Activity> Once the line containing "Regular Meeting |" is found in the records below, return it and each following line exactly, up to and including the line containing "Reported Academic Senate", and nothing else.

Saved data entries

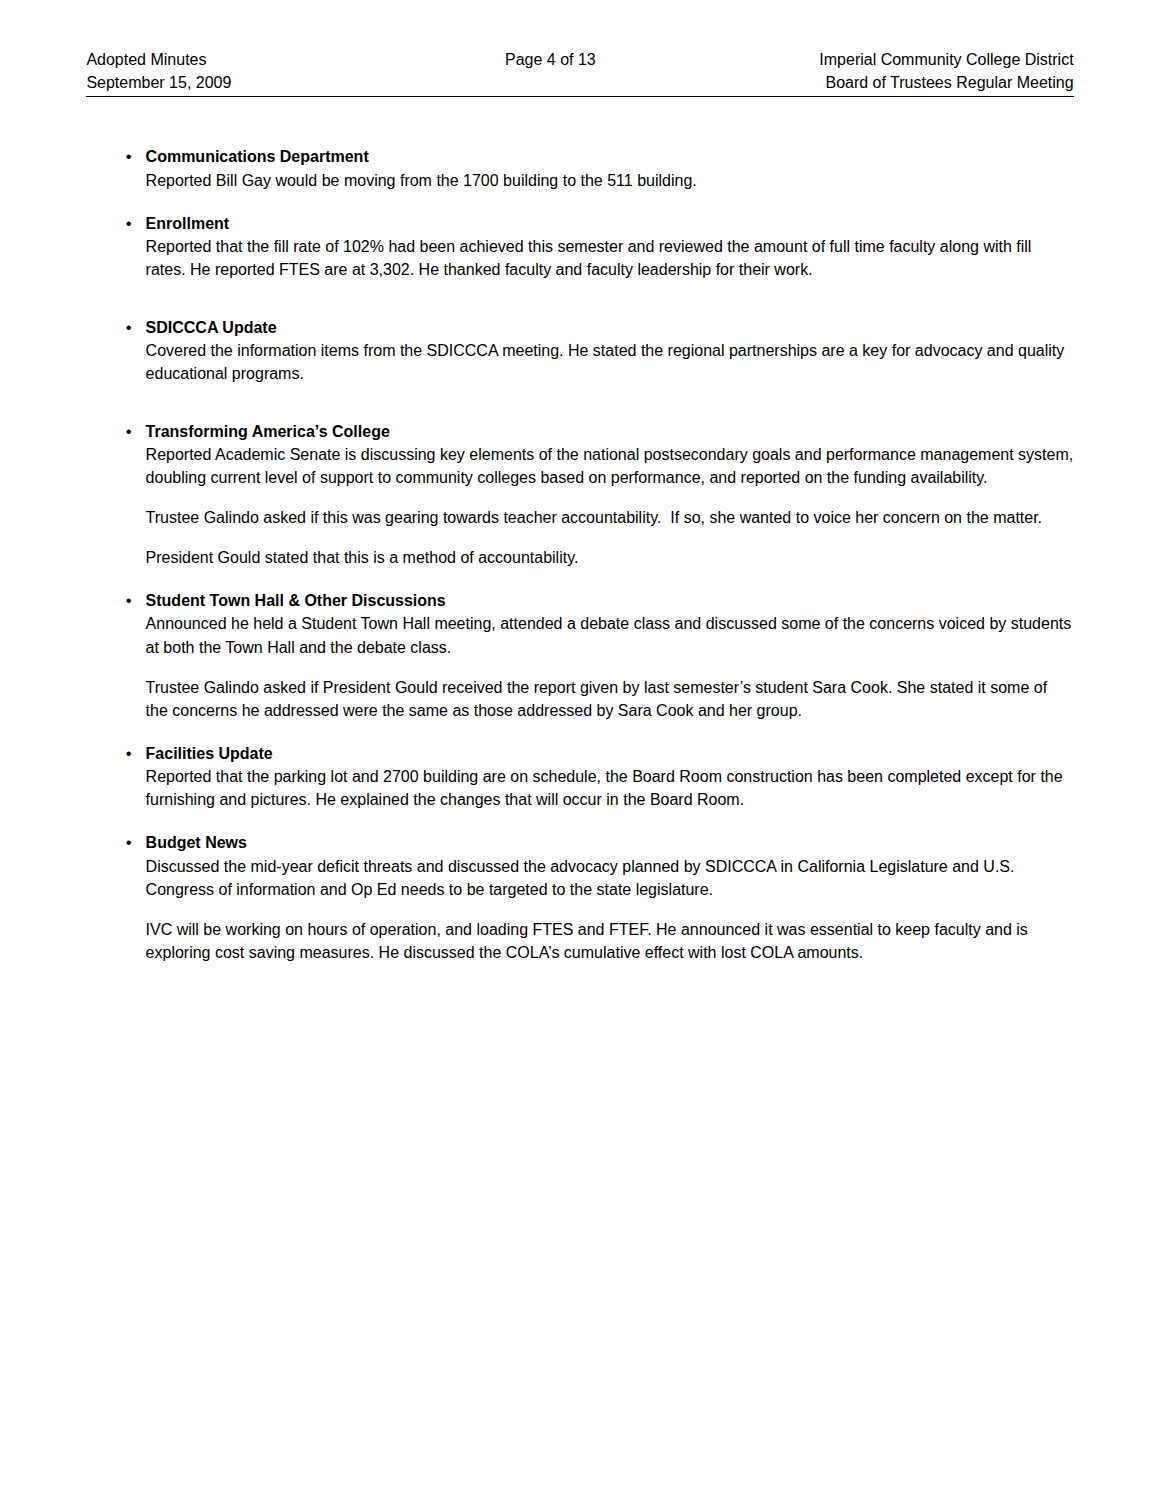| Adopted Minutes | Page 4 of 13 | Imperial Community College District |
| September 15, 2009 | | Board of Trustees Regular Meeting |
Communications Department
Reported Bill Gay would be moving from the 1700 building to the 511 building.
Enrollment
Reported that the fill rate of 102% had been achieved this semester and reviewed the amount of full time faculty along with fill rates. He reported FTES are at 3,302. He thanked faculty and faculty leadership for their work.
SDICCCA Update
Covered the information items from the SDICCCA meeting. He stated the regional partnerships are a key for advocacy and quality educational programs.
Transforming America’s College
Reported Academic Senate is discussing key elements of the national postsecondary goals and performance management system, doubling current level of support to community colleges based on performance, and reported on the funding availability.
Trustee Galindo asked if this was gearing towards teacher accountability. If so, she wanted to voice her concern on the matter.
President Gould stated that this is a method of accountability.
Student Town Hall & Other Discussions
Announced he held a Student Town Hall meeting, attended a debate class and discussed some of the concerns voiced by students at both the Town Hall and the debate class.
Trustee Galindo asked if President Gould received the report given by last semester’s student Sara Cook. She stated it some of the concerns he addressed were the same as those addressed by Sara Cook and her group.
Facilities Update
Reported that the parking lot and 2700 building are on schedule, the Board Room construction has been completed except for the furnishing and pictures. He explained the changes that will occur in the Board Room.
Budget News
Discussed the mid-year deficit threats and discussed the advocacy planned by SDICCCA in California Legislature and U.S. Congress of information and Op Ed needs to be targeted to the state legislature.
IVC will be working on hours of operation, and loading FTES and FTEF. He announced it was essential to keep faculty and is exploring cost saving measures. He discussed the COLA’s cumulative effect with lost COLA amounts.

Reply>
| September 15, 2009 | | Board of Trustees Regular Meeting |
Communications Department
Reported Bill Gay would be moving from the 1700 building to the 511 building.
Enrollment
Reported that the fill rate of 102% had been achieved this semester and reviewed the amount of full time faculty along with fill rates. He reported FTES are at 3,302. He thanked faculty and faculty leadership for their work.
SDICCCA Update
Covered the information items from the SDICCCA meeting. He stated the regional partnerships are a key for advocacy and quality educational programs.
Transforming America’s College
Reported Academic Senate is discussing key elements of the national postsecondary goals and performance management system, doubling current level of support to community colleges based on performance, and reported on the funding availability.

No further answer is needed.